Though Christmas morning routines vary in the U.S., I bet yours includes at least one of the following: brewing a fresh pot of aromatic coffee. Getting the turkey in the oven. Starting a nice, warm fire. Well, apparently over in Poland, before you snuggle up on the couch in your jammies to see what Santa has left under the tree, someone has to dispatch the live carp swimming in the bathtub. And it can get messy. Says Mrs. Kinga Lisicka of Warsaw in this article on Bikyamasr.com, “When the carp doesn’t die with the first hit of the mallet, then blood spurts all over. And you don’t feel like Christmas anymore.” No, I guess you’d feel more like Halloween.

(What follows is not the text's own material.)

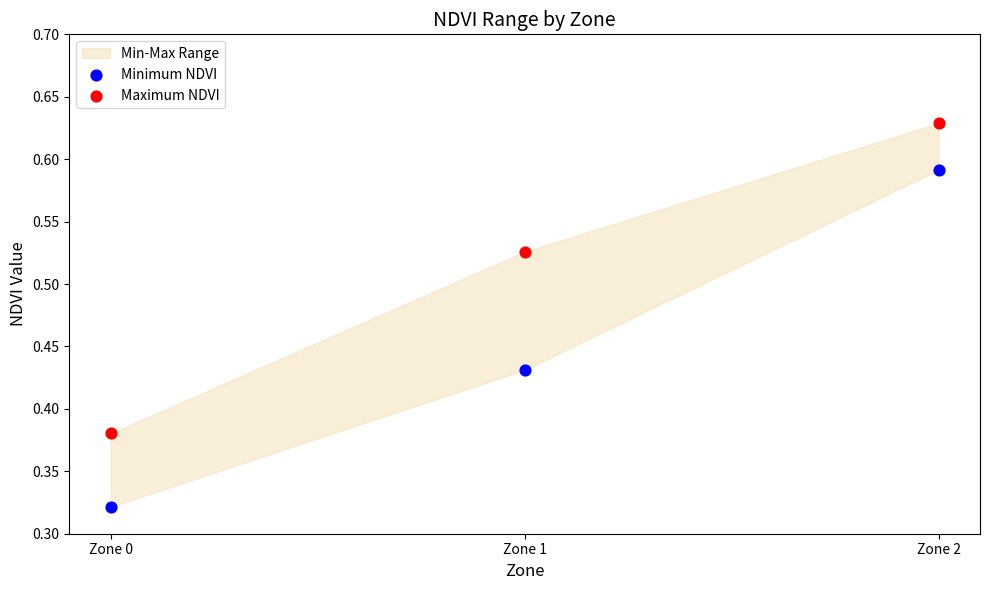

What is the X range (max minus min) for the scatter plot?

1.0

According to the story, Polish families keep live carp for several days before Christmas so the fish is as fresh as possible for the traditional holiday meal. Of course, now a small group of animal rights activists are raising Cain over there, citing that not only is the tradition cruel to fish, but housewives should not have to clean up the blood before opening gifts, and children confuse the carp with pets, thus becoming devastated at meal time. The group is urging families to buy frozen or fresh-dead carp, which, according to them, has been killed more humanely.
Fresh carp, frozen carp…it all sounds terrible to me, but if it’s a tradition it’s a tradition and I think it should be left alone. In the U.S. some Italian-Americans keep live eels to cook on Christmas Eve. I have a Greek friend who vividly remembers his dad tying a live goat to a tree out back just before Christmas. The goat would magically disappear Christmas morning. Took him a while to figure that one out.
Though I’ll pass on the carp, I must admit I’d pay to see my wife carry out this Polish tradition just once. I can’t imagine how many Clorox wipes she’d go through.